Is it really worth it to try and force him to ride the bus?  Maybe I should just wait until he's ready.  If I thought that he was doing this just because he wants to be with me, I might try to force it.  But I really do feel like he is not comfortable on the bus.  The last thing I want to do is force him into a situation that is making him anxious or unsure.  I know that going to school takes a lot of effort for him.  He gets tired, and I don't want him starting his day every day with something that's stressing him out.  

Have you deal with a challenge like this?  How did you resolve it?

This week, I chose prompt #2.) Your biggest parenting challenge and/or joy.


Angie @ TheLittleMumma said...

I don't have any advice. But I can certainly understand why this is so traumatic for you. Being a mother is hard enough but when our children are frightened or upset, it's heart-wrenching.

I hope you can work it out with your little guy. If only we really knew what was going on in their little brains.

Ediehope said...

I think it's friggin' scary on a school bus that big.

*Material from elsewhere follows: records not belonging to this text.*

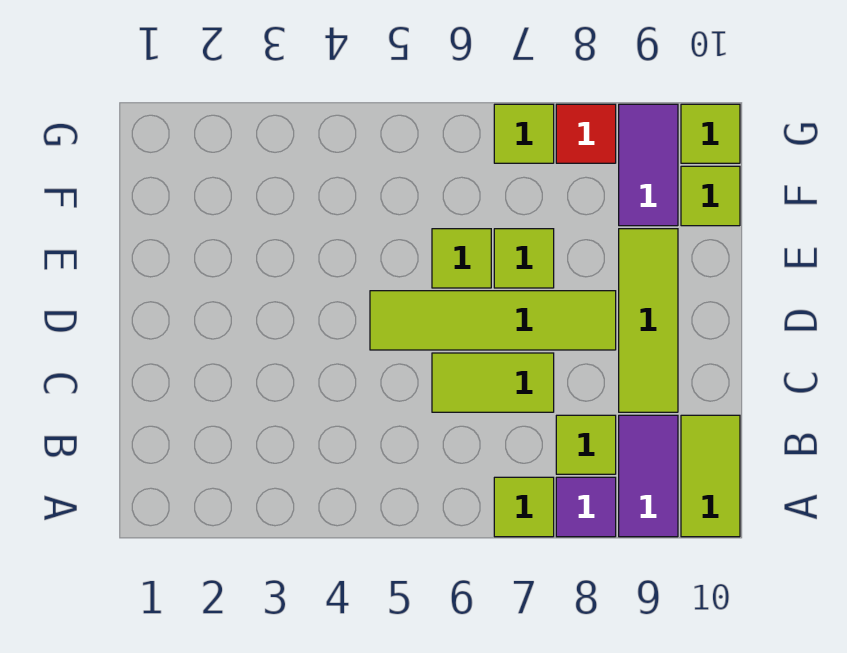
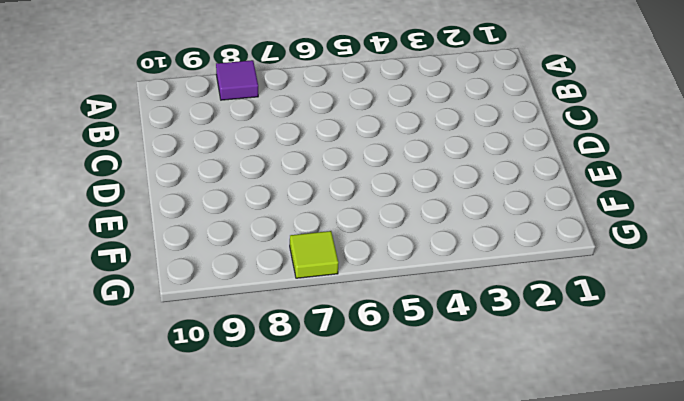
none -> lime 1x1 tile [494,477,554,537]
none -> purple 1x2 tile [619,415,678,537]
none -> lime 1x2 tile [681,415,740,537]

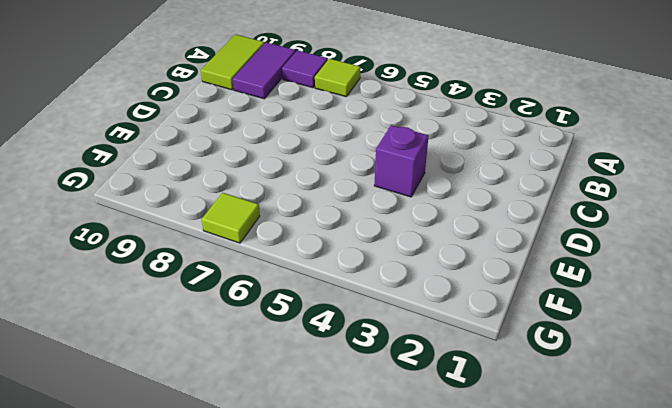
purple 1x1 brick [374,125,429,197] -> none
none -> lime 1x1 tile [556,415,616,474]
none -> lime 1x2 tile [432,353,554,412]
none -> lime 1x3 tile [619,229,678,412]

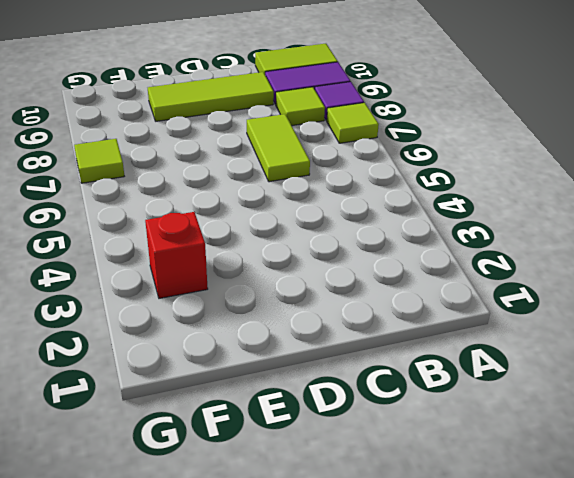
red 1x1 brick [145,212,208,298] -> none
none -> lime 1x4 tile [370,291,616,350]
none -> lime 1x1 tile [432,229,491,288]
none -> lime 1x1 tile [494,229,554,288]

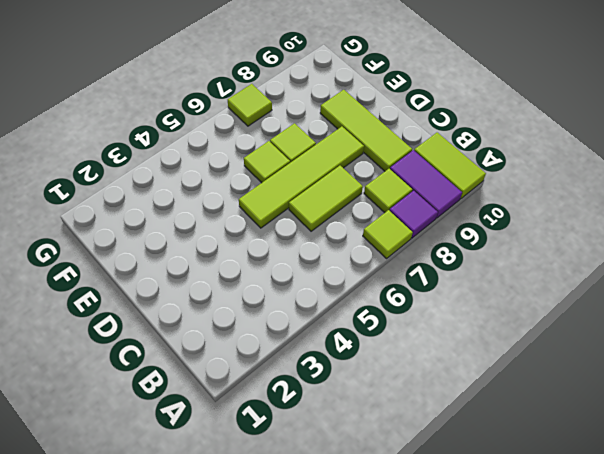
none -> purple 1x2 tile [619,104,678,226]
none -> lime 1x1 tile [681,166,740,226]
none -> red 1x1 tile [556,104,616,163]

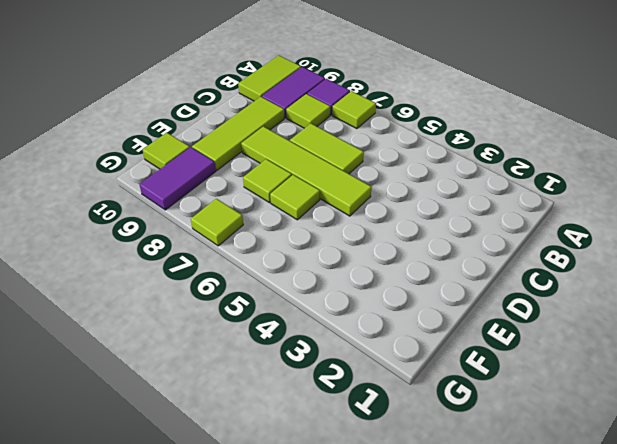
none -> red 1x1 tile [556,104,616,163]
none -> lime 1x1 tile [681,104,740,163]

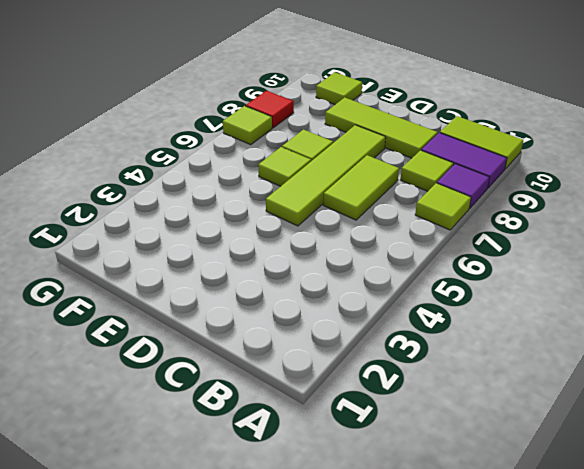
none -> purple 1x2 tile [619,104,678,226]
none -> lime 1x1 tile [681,104,740,163]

I never rode a bus when I was little but I did all the way through jr high and high school. A lot of stuff goes on that the bus driver has no idea about. The more I read about it, the less it seems like a good idea to force him. Starting the day all freaked out will definitely affect his school day. It's one of those things special ed teachers call an antecedent event. It refers to whatever happened before a behavior incident that put the kid in the mood he's in. With older kids you can spend time talking it out, but I think it would be difficult for his kindergarten teacher to do that with 24 other kids to take care of. Some kids can handle it, but Sam has sensory input issues and that bus ride probably overloads him which can leave him exhausted before school even starts. Believe me, you will feel better looking back on this if you let it work out in it's own time. 

Liz Sawyer said...

Tough stuff here. I know several families who drive their kids despite having the bus as an option in their area, but I also know families who struggled with this in Kindergarten but then by 1st grade their kids think it's "cool". A good friend of mine had to take her daughter off the private school bus when she was in Kindergarten because the content of conversations & social interactions are drastically different between a Kinder & a 3rd grader or 5th grader.  Some things I would consider: what is going to make going to school fun? it would be a shame if it started affecting him not wanting to go to school. Is there a parent you can carpool with? They drive the kids' to school, you pick them up. Is there a drop-off location where you do not have to walk him to his classroom? If so, um... I have been known to drive my son with myself & his brother in pj's :-) If you do choose the bus, remember it's hard to establish the routine at first no matter if it's bus, bedtime, etc. 

Emily said...

I couldn't even get through this post I was crying too much. My five year old has completely unraveled since entering kindergarten this fall.  It's not the time, because he used to spend more than eight hours a day at preschool.  Kindergarten is just such a huge adjustment for them.  Now he is seeing a therapist and being diagnosed and evaluated by the school.  My beautiful boy, don't they know how intelligent he is, funny and empathic?  I am right there with you.  

Katya Kate said...

I am with you, this is indeed tough. My kids never ride their school bus too, they felt it too over whelming. I'm just lucky I have my father in law to drive them to and from school. However if your little boy can make good friends, he might want to join the fun in the bus too. Wish his classmates would be nicer.. 

I'm sure this temporary situation will pass. He may soon adjust to it! Good luck!